Relaxing on Rarotonga
A brightly coloured, foot-long fish darted out of the coral and charged straight at my mask. It glanced off my head, gave my arm a nip and wheeled around for another attack. It is early November, spring in the South Pacific, and in the spring the thoughts of trigger fish turn to well protecting their breeding territory. The testosterone-driven attacks are harmless but no less startling to an unsuspecting, jet-lagged northern interloper.
I moved away from the disputed coral head and tipped back my mask and snorkel. Two hundred yards from shore, in the middle of the lagoon, the incredibly clear, warm water is still only chest deep so I let my fins settle to the bottom and take a good look around. The white sand beach where I started my swim is lined with a double row of coconut palms. Behind the palms a dense growth of flowering trees screens the thatched roofs of the Pacific Beach Resort where we are staying, and behind them the rugged, jungle-draped mountains of central Rarotonga, largest and youngest of the Cook Islands.

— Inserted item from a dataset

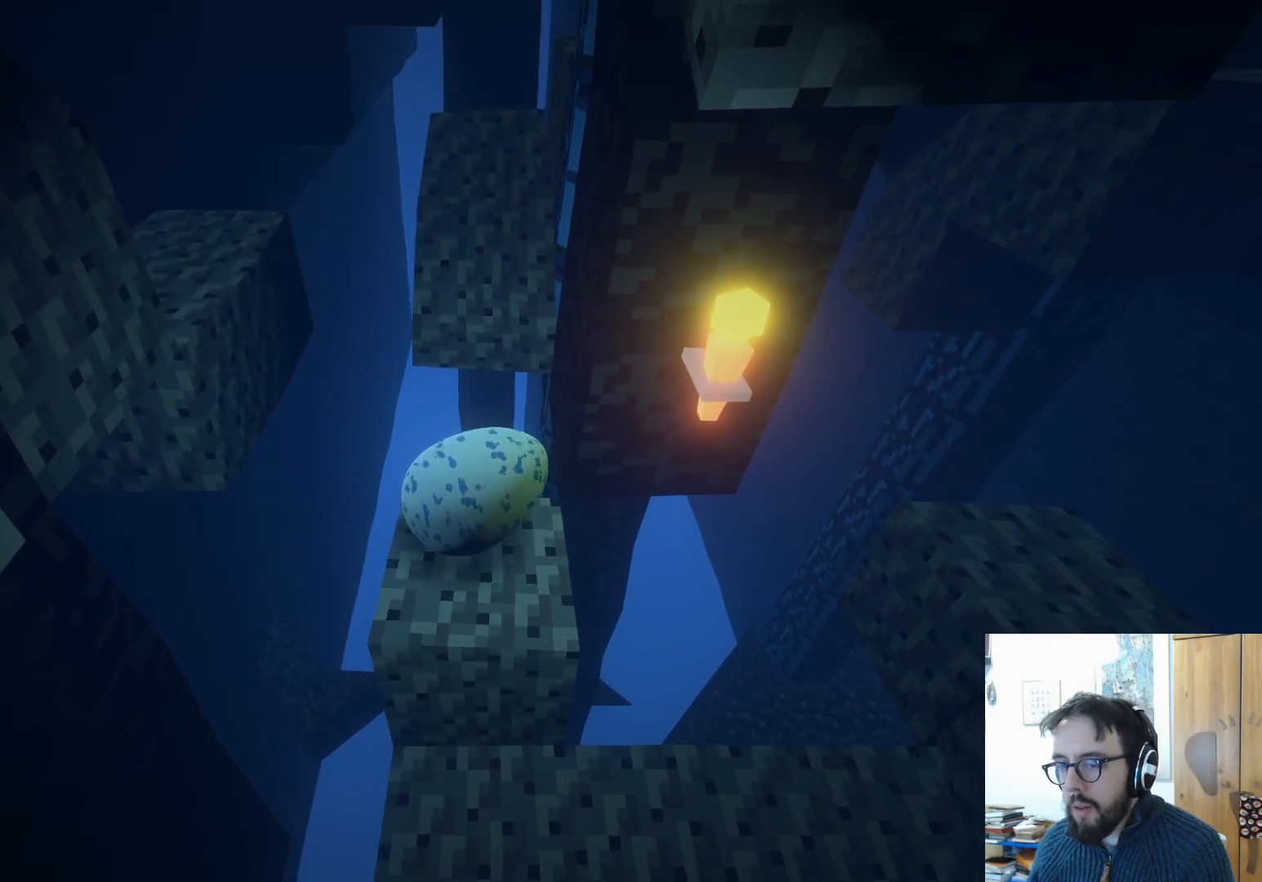
{"buttons": [], "left_stick": "center", "right_stick": "center", "events": [[200, "left_stick", "up-left"], [383, "left_stick", "left"], [483, "left_stick", "center"]]}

We arrived at Rarotonga after a four-hour flight from Auckland and checked in at the Pacific Beach Resort at 2 in the morning. Four hours later we were wakened by the persistent crowing of a rooster perched on one of our patio chairs. A fussy old hen, waiting outside our door, demanded that we feed her nine chicks before allowing us to leave, bleary-eyed, in search of morning coffee.
From the private patio of our spacious room the cobbled walkway leads past flowering trees and shrubs (fragipani, hibiscus, and bougainvillaea), across a bridge where we paused to stare back at wide-mouthed tropical fish, and finally to the dining room where we were greeted with a friendly "kia orana." The atmosphere reminded me of Hawaii 40 years ago, when tourism was still blended with the bucolic charm of rural Polynesia.
Helping ourselves to tropical fruit and fresh baked bread we sat at a table overlooking a pond dotted with purple water lilies and shared our breakfast with the resident rooster who had earlier shattered our brief night's sleep. The thatch-roofed dining room has no walls so chickens and mynah birds come and go at will, adding their chatter to the rustle of palm fronds in the morning breeze and the sound of surf breaking on the reef beckoning us to the ocean.
Revived by an early morning swim we traded our snorkels for a couple of kayaks and paddled out to the reef. Wind-blown swells from the open Pacific curl into steep-sided breakers and crash against the shore sending streamers of white foam skittering across the coral rings, around our legs, and into the calm shallow water of the lagoon.